(Directions): Your task is to copy every line below that contains the word "Online".

Data extracts Start Marker

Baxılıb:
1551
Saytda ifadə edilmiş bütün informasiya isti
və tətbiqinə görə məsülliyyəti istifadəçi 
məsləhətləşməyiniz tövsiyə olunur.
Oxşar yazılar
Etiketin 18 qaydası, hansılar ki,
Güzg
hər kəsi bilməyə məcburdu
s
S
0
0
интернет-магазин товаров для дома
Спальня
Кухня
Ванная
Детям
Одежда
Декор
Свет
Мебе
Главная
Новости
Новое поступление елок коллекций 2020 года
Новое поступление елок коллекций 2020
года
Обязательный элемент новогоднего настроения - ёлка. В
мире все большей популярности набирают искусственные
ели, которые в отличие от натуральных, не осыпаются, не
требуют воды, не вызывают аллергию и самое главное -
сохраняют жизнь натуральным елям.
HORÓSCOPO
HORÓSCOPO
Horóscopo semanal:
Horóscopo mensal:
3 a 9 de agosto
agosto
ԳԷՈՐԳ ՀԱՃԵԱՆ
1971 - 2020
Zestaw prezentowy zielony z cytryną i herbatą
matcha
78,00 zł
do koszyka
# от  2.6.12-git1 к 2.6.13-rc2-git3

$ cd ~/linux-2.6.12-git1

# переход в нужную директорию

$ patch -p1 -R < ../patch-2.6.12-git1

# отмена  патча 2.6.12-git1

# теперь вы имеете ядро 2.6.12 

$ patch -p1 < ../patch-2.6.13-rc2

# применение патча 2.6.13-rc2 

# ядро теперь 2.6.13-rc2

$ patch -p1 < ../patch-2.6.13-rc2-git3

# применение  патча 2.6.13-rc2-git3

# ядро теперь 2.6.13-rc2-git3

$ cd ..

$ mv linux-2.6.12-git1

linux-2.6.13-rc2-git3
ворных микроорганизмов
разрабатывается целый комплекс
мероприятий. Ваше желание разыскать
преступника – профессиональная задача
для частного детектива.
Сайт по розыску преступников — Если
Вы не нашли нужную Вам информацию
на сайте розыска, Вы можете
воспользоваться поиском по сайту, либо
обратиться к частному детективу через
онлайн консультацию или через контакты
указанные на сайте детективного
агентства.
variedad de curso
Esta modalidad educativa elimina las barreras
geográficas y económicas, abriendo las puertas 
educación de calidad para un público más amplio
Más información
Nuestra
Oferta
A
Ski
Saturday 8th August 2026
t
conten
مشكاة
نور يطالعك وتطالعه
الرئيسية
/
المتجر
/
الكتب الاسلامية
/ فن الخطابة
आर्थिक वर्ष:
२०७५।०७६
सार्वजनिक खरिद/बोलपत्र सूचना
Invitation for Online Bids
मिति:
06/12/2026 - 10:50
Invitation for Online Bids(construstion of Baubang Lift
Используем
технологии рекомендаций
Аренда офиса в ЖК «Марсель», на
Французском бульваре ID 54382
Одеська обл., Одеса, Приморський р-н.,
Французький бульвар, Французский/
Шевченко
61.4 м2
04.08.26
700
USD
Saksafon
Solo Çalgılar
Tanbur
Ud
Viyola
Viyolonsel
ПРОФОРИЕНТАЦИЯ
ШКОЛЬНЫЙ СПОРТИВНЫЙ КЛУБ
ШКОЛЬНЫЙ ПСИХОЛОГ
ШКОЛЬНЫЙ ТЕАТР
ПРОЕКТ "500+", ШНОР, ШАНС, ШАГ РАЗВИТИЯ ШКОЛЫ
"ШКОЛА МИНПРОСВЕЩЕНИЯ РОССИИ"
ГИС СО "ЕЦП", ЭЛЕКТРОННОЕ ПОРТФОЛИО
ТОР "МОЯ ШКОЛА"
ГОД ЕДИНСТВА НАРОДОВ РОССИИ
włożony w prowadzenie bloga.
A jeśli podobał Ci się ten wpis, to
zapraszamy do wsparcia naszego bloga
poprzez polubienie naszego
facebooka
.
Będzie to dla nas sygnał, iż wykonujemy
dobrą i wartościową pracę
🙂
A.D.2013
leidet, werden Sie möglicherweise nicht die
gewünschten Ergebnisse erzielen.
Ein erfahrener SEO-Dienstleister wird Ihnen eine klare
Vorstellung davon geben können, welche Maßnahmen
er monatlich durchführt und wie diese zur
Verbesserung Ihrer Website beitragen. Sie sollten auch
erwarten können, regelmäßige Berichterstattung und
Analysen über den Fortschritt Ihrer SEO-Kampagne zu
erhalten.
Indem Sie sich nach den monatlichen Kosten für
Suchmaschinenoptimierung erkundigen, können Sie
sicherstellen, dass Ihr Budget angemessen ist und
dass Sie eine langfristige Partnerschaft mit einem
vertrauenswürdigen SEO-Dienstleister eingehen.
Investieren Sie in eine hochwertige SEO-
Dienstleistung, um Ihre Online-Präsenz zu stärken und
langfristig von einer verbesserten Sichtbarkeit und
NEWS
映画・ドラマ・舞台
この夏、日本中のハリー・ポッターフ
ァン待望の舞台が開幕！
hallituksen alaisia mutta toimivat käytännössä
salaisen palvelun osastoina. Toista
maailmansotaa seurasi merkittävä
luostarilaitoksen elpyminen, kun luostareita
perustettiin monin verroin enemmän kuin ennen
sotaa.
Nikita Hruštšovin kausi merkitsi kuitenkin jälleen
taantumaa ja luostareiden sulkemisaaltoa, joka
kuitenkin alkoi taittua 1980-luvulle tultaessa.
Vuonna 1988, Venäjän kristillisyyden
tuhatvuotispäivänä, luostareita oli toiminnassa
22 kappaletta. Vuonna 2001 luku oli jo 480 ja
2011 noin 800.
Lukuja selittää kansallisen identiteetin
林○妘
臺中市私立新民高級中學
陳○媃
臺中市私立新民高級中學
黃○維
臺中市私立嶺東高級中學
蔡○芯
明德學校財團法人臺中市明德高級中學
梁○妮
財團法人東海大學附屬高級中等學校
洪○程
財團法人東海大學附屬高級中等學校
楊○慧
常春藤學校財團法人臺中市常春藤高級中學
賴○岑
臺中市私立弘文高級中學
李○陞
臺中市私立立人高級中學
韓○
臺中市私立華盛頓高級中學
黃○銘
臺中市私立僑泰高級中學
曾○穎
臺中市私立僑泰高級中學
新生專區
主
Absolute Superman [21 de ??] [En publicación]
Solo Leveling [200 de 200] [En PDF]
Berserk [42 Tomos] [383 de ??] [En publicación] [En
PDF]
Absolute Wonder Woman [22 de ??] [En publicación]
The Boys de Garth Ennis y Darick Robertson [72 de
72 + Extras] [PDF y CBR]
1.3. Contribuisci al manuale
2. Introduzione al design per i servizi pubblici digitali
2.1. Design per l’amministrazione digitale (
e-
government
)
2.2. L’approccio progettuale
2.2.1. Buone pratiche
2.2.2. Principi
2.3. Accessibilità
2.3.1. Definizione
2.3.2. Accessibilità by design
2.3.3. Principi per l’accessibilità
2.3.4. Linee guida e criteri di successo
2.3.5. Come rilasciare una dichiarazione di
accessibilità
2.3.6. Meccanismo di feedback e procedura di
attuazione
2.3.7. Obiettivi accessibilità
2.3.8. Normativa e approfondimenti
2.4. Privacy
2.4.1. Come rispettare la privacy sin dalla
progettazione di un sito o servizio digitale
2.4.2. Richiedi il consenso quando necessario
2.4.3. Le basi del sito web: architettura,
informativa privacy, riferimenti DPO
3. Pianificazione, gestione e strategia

Data extracts End Marker

(Response):
Invitation for Online Bids
Invitation for Online Bids(construstion of Baubang Lift
Dienstleistung, um Ihre Online-Präsenz zu stärken und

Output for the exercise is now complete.